George Johnstone, former governor of West Florida (shown above), then got blunt and personal:
The minister’s speech he declared to be an entire compound of hypocrisy. It made his Majesty talk of peace, at the very moment when not only all Europe, but this kingdom, gave the most evident appearances of preparation for war. In short, it was like a deceptious mirror reflecting a false image of truth. That part of it which talked of giving the Americans law and liberty, he conceived to be a mere turn of wit and humour, which would not bear a serious interpretation. It was an insidious hypocritical speech that held out law and liberty at the point of the sword.
George Wombwell, a government supporter and director of the East India Company, replied to one of Johnstone’s points, about sailors being impressed for the Royal Navy, by insisting that “no press was better conducted than the present.” The printed report on the debate stated: “He censured the Americans as a bragging, cowardly banditti, &c.”

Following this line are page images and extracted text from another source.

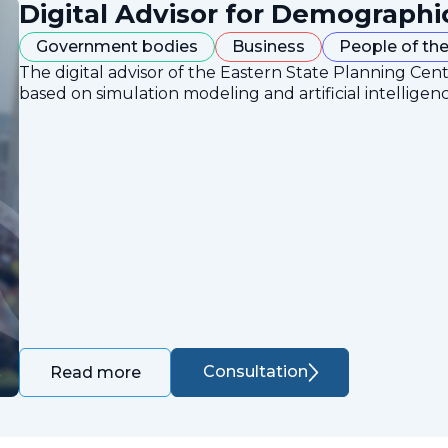
Digital Advisor for Demographi
Government bodies
Business
People of the
The digital advisor of the Eastern State Planning Cent
based on simulation modeling and artificial intelligen
Consultation
Read more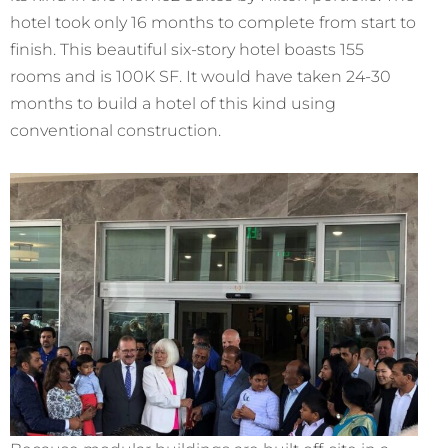
hotel took only 16 months to complete from start to
finish. This beautiful six-story hotel boasts 155
rooms and is 100K SF. It would have taken 24-30
months to build a hotel of this kind using
conventional construction.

The Parliamentary Register for this year was published by printer John Almon, and he leaned decidedly toward the Whigs. One result of that, I suspect, was that opposition speeches were recorded more fully than speeches in favor of the government. Wombwell’s remarks were summarized in four lines and “&c.” while Johnstone’s filled a page and a half.

The next speaker was John Wilkes, and he got six pages. Among his remarks to the government:
Nothing decisive can follow from the late successful affair on Long Island, no more than from the defeat at Sullivan’s Island. New York will probably fall into your hands, but your situation will in that case be scarcely mended since the last year, for you then possessed the capital of North America, Boston. Is that great and important town advantageously exchanged for New York? I forgot that we still possess the fishing hamlet of Halifax.
The Hon. Temple Luttrell, son of an earl, offered a speech full of historical allusions both ancient and modern. He insisted:
It is a very unfair argument to alledge that the Americans fight for independency---You must be sensible, Sir, that the only way to straighten a bow is to wrest it with vigour to an opposite curve: the acts of this legislature affecting the colonists were so warped from rectitude, that their only chance to recover a right line of justice was by proceeding to contrary extremities, to announce disunion and absolute freedom. . . .

If you empower the commissioners in America [Adm. Richard Howe and Gen. Sir William Howe] to propose peace on equitable conditions, offer to restore their charters, and relinquish the unsustainable claim of taxation with a good grace---even now while your armies figure in the field, under hitherto triumphant generals---and I make no doubt, but by so laudable a step, you will obtain from your colonies, through the Howe’s, as fair and magnanimous an answer, as that which was sent from the Falerii to the Roman senate, by the great Camillus---“The Romans in having preferred justice to conquest, have taught us to be satisfied with submission instead of liberty.”
The supporters of the American cause were thus not much better informed about the state of the new U.S. of A. than the government ministers. They believed the Declaration of Independence was just a bargaining position and might yet be withdrawn.

TOMORROW: The debate rolls on.

1 comment:

EJWitek said...

Couldn't pass on the opportunity to mention that George Finch-Hatton's son, also named George, succeeded to the titles of Earls of Wilsingham/Nottingham and fought a rather famous duel with the Duke of Wellington. His great-grandson, Denys Fitch-Hatton, was the big game hunter and lover of Karen Blixen of Out of Africa fame.